Wiedziałam, kto dzwoni.
– Cześć, Sarah.
– Dzwonię już od przeszło ośmiu godzin. Co tam u was się dzieje, u licha? – Sarah wiedziała, że wydarzyło się coś złego, bo inaczej nie zadzwoniłaby do wampira. Spięty głos ciotki wywołał obraz jej białej twarzy z mojej wizji. Malował się na niej przestrach, a nie tylko smutek.
– Nie dzieje się nic złego – odparłam, chcąc odsunąć od niej jakiekolwiek obawy. – Jestem z Matthew.
– Przebywanie z nim jest główną przyczyną tych kłopotów.
– Sarah, w tej chwili nie mogę o tym rozmawiać. – Chciałam za wszelką cenę uniknąć kłótni z ciotką.
Sarah zaczerpnęła powietrza do płuc.
– Diano, jest parę rzeczy, o których powinnaś wiedzieć, zanim zdecydujesz się związać swój los z wampirem.
– Naprawdę? – spytałam coraz bardziej zdenerwowana. – Uważasz, że to jest dobry moment, żeby mi opowiadać o konwencji? Nie znasz przypadkiem czarodziejów, którzy są obecnie członkami Kongregacji? Jest parę rzeczy, które chciałabym im powiedzieć. – Paliły mnie palce, a skóra pod paznokciami przybierała odcień jasnego błękitu.
– Odwróciłaś się plecami do własnych mocy, Diano. Nie chciałaś rozmawiać o magii. Konwencja nie miała żadnego znaczenia dla twojego życia, tak jak Kongregacja. – Wydawało się, że Sarah chce się usprawiedliwić.
Roześmiałam się gorzko i to sprawiło, że moje palce zaczęły pozbywać się sinego zabarwienia.
– Możesz to tłumaczyć, Sarah, jak ci się podoba. Ty i Em powinnyście były powiedzieć mi o tym po zamordowaniu mamy i taty, a nie ograniczać się do aluzji i tajemniczych półprawd. Ale już na to za późno. Muszę porozmawiać z Matthew. Zadzwonię do ciebie jutro. – Wyłączyłam telefon i odrzuciłam go na otomanę koło moich stóp, a potem zamknęłam oczy, czekając, aż ustąpi świerzbienie w moich palcach.
Czułam, że cała trójka wampirów wpatruje się we mnie.
– A więc – zapytałam, zakłócając ciszę – czy mamy spodziewać się nowych gości z Kongregacji?
– Nie – odparł Matthew, zaciskając usta.
Odpowiedział mi jednym słowem, ale przynajmniej takim, jakie chciałam usłyszeć. Przez kilka ostatnich dni odpoczęłam od zmian jego nastroju i niemal zapomniałam, jak one mogą być niepokojące.
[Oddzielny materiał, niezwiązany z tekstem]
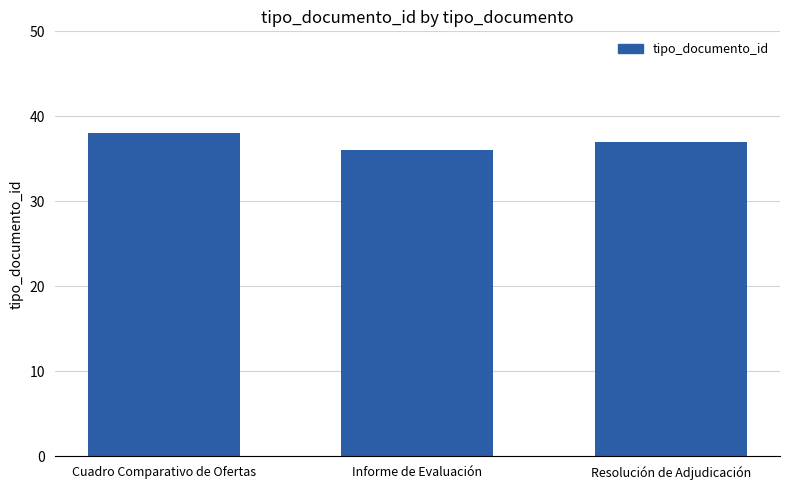

What is the sum of the values at Informe de Evaluación and Cuadro Comparativo de Ofertas?

74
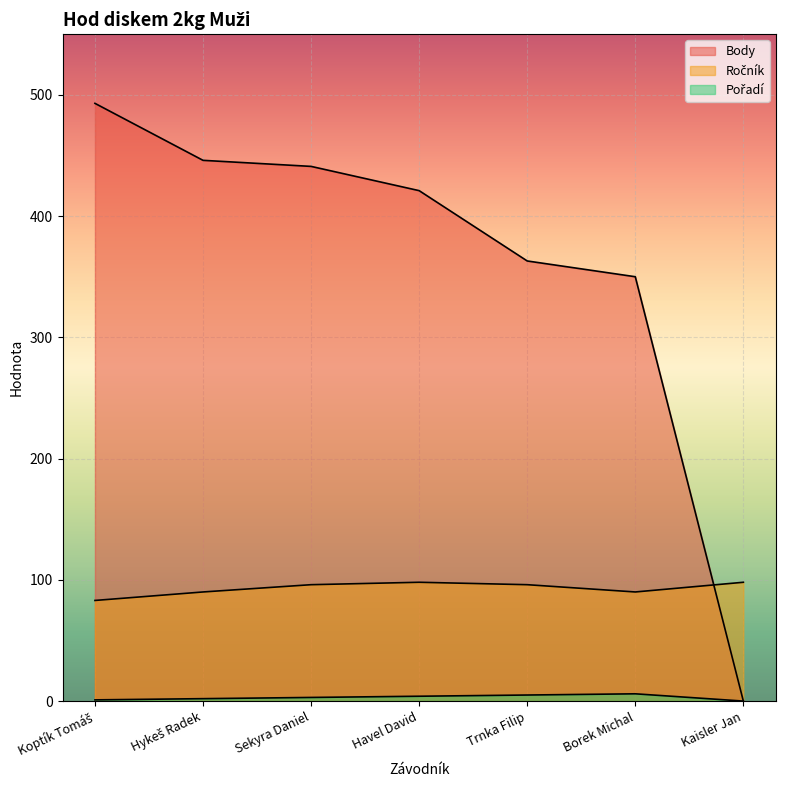

Rank the series at Trnka Filip from lowest to highest value.

Pořadí, Ročník, Body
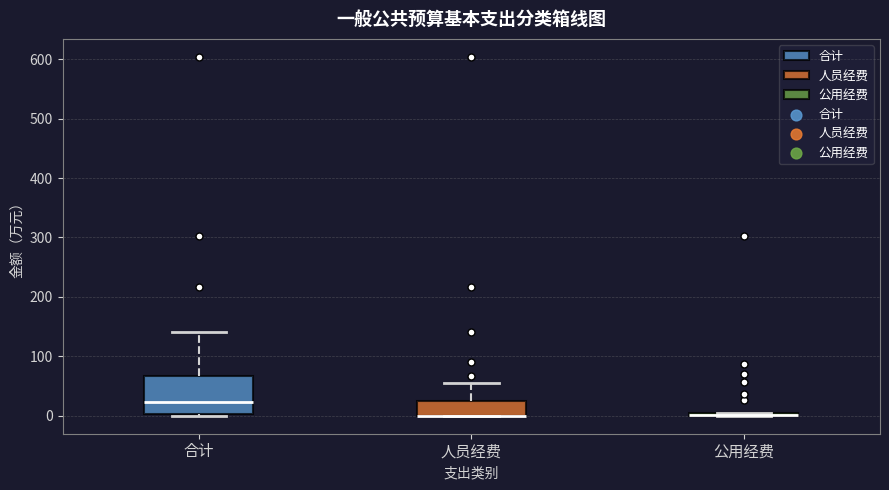

Comparing the boxes themselves (not the whiskers), which one is the tallest?

合计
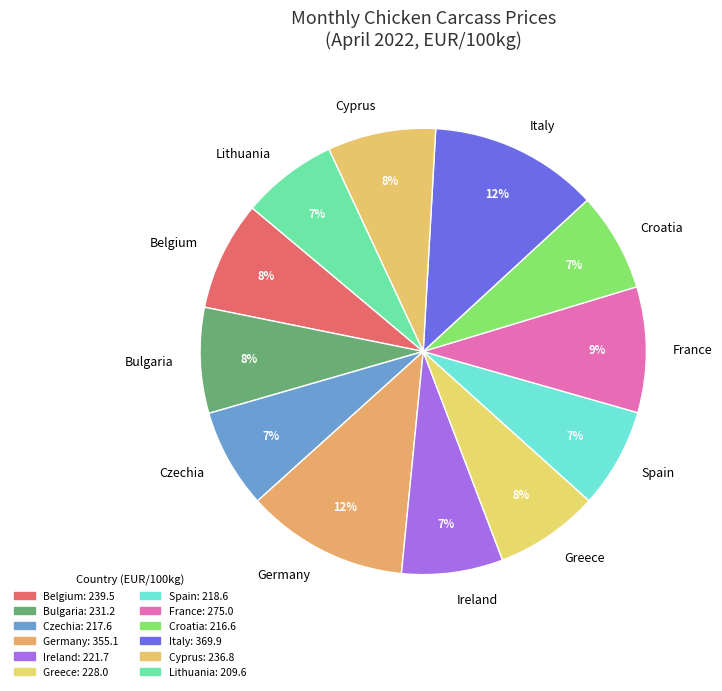

The Germany slice represents 12% of the pie. True or false?

True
Jego następne słowa pozbawiły mnie nadziei, że ostatni wybuch szybko mu minie.
– Nie będzie gości z Kongregacji, ponieważ nie złamiemy konwencji. Zostaniemy tu jeszcze kilka dni, a potem wrócimy do Oksfordu. Czy to ci odpowiada, maman ?
– Oczywiście – odparła natychmiast Ysabeau, po czym westchnęła z ulgą.
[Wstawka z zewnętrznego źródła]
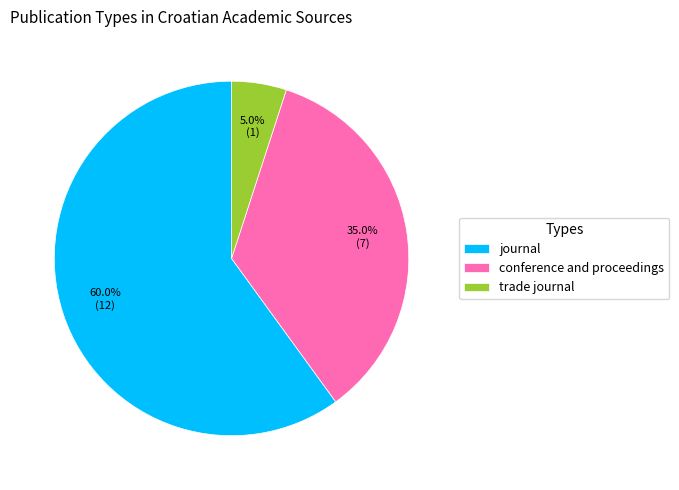

How many slices are in this pie chart?

3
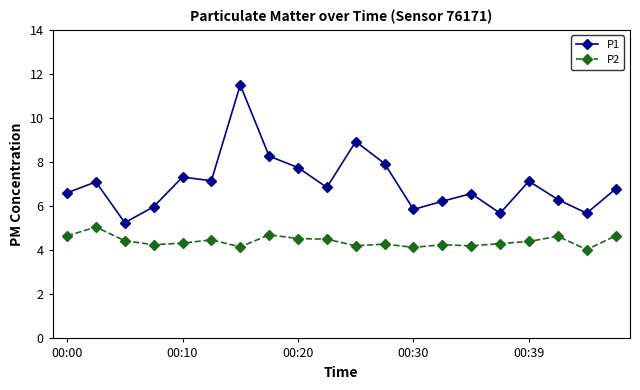

What is the greatest value displayed?

11.5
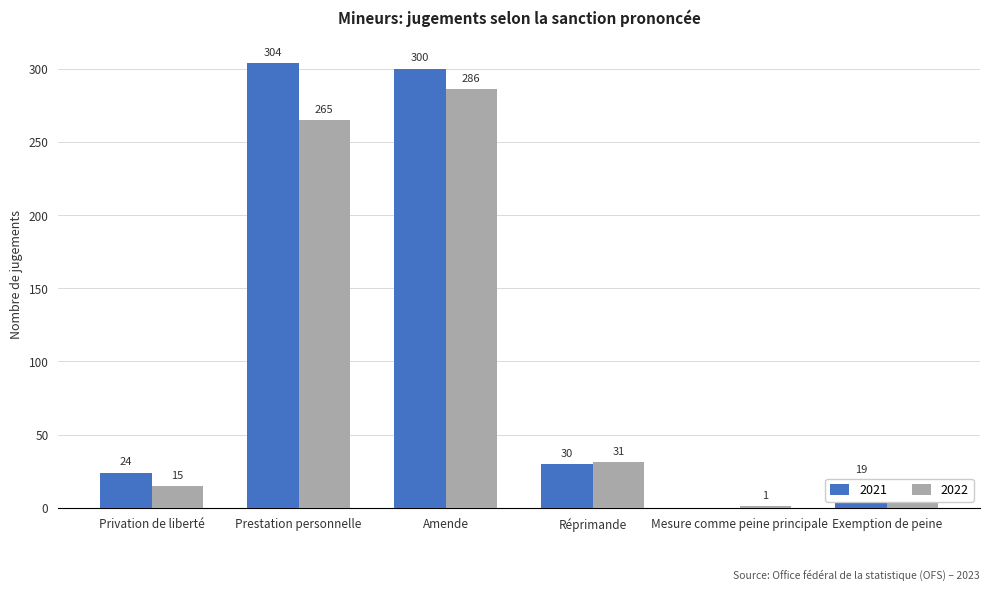

Which category has the highest value across all series?

Prestation personnelle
– Powinniśmy zostawić wywieszoną chorągiew – podjął Matthew rzeczowym tonem. – Miasteczko powinno mieć świadomość, że musi się pilnować.
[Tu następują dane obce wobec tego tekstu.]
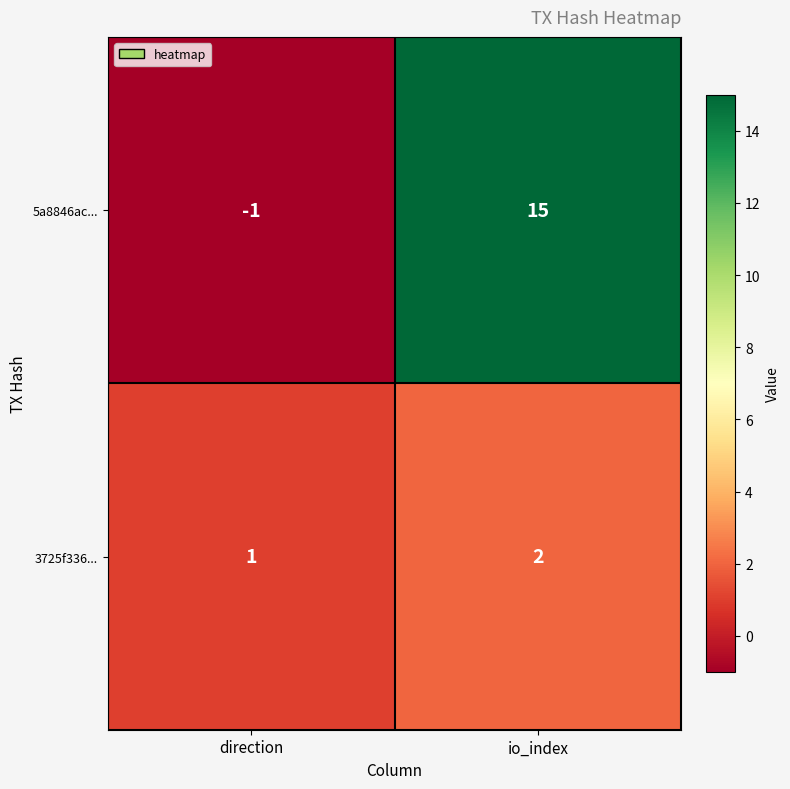

Rank the series by their average value, from lowest to highest.

3725f336..., 5a8846ac...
Ysabeau kiwnęła głową, a jej syn pociągnął łyk wina. Wytrzeszczyłam oczy najpierw na jedno, potem na drugie.
Żadne z nich nie zareagowało jednak na moje milczące domaganie się wyjaśnień.
– Minęło dopiero kilka dni od czasu, jak zabrałeś mnie z Oksfordu – powiedziałam, widząc, że ani Ysabeau, ani Matthew nie podejmują mojego niemego wyzwania.